*Assignment*.
How many lines of the listing below contain the word "lungo"? Reply with the number alone.

*Dataset excerpts*.

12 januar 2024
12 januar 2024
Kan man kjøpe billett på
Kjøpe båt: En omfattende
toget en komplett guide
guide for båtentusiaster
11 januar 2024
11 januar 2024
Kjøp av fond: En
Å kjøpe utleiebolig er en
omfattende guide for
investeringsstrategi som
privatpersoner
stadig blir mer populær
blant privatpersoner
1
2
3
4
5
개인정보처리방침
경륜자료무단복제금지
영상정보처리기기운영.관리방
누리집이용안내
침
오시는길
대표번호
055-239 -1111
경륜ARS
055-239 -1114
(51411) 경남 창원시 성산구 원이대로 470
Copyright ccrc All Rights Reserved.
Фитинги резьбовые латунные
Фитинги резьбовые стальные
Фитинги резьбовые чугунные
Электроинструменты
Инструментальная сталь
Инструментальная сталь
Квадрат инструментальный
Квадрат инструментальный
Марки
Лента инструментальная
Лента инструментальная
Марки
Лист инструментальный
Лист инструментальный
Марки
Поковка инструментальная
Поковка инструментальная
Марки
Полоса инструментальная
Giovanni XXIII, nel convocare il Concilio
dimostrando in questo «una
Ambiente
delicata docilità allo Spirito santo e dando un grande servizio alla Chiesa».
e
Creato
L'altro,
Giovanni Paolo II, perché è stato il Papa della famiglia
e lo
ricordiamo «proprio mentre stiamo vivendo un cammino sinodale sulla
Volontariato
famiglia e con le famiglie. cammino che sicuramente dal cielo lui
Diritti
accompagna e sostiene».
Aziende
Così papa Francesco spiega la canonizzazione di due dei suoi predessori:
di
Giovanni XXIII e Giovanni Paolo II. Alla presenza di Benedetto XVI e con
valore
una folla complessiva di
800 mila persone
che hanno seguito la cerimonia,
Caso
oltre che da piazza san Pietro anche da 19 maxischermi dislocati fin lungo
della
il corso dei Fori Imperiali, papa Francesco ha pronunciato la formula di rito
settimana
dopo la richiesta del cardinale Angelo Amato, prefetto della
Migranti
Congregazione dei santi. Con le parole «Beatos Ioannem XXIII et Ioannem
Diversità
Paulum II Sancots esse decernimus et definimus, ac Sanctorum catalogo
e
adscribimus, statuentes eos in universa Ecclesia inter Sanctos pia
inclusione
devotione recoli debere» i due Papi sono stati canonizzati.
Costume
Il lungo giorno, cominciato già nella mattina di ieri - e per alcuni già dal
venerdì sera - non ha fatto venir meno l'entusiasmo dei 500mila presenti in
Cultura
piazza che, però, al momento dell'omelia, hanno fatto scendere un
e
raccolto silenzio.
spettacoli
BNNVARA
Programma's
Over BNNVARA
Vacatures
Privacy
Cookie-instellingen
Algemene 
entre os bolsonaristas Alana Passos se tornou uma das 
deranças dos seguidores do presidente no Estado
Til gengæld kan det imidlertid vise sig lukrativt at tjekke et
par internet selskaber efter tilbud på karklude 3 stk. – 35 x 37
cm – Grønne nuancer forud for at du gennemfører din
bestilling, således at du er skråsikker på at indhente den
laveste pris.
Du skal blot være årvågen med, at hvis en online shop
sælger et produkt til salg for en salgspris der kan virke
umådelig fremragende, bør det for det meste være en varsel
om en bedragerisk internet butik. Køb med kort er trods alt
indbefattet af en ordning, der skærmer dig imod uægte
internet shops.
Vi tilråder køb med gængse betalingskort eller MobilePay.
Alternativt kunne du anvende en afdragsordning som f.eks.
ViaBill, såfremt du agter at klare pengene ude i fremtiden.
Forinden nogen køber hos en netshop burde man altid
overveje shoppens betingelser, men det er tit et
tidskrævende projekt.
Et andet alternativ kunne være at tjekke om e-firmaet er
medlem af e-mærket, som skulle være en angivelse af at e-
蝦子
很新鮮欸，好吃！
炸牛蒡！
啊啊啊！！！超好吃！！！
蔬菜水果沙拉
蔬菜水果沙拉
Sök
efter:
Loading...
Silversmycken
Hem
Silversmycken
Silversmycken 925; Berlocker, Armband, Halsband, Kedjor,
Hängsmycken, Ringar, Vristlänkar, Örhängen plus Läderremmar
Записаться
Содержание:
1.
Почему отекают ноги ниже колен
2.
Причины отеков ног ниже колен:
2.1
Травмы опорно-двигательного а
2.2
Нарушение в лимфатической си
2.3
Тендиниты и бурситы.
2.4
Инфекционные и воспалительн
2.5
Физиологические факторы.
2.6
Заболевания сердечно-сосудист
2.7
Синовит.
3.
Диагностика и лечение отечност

*Completed exercise*.
2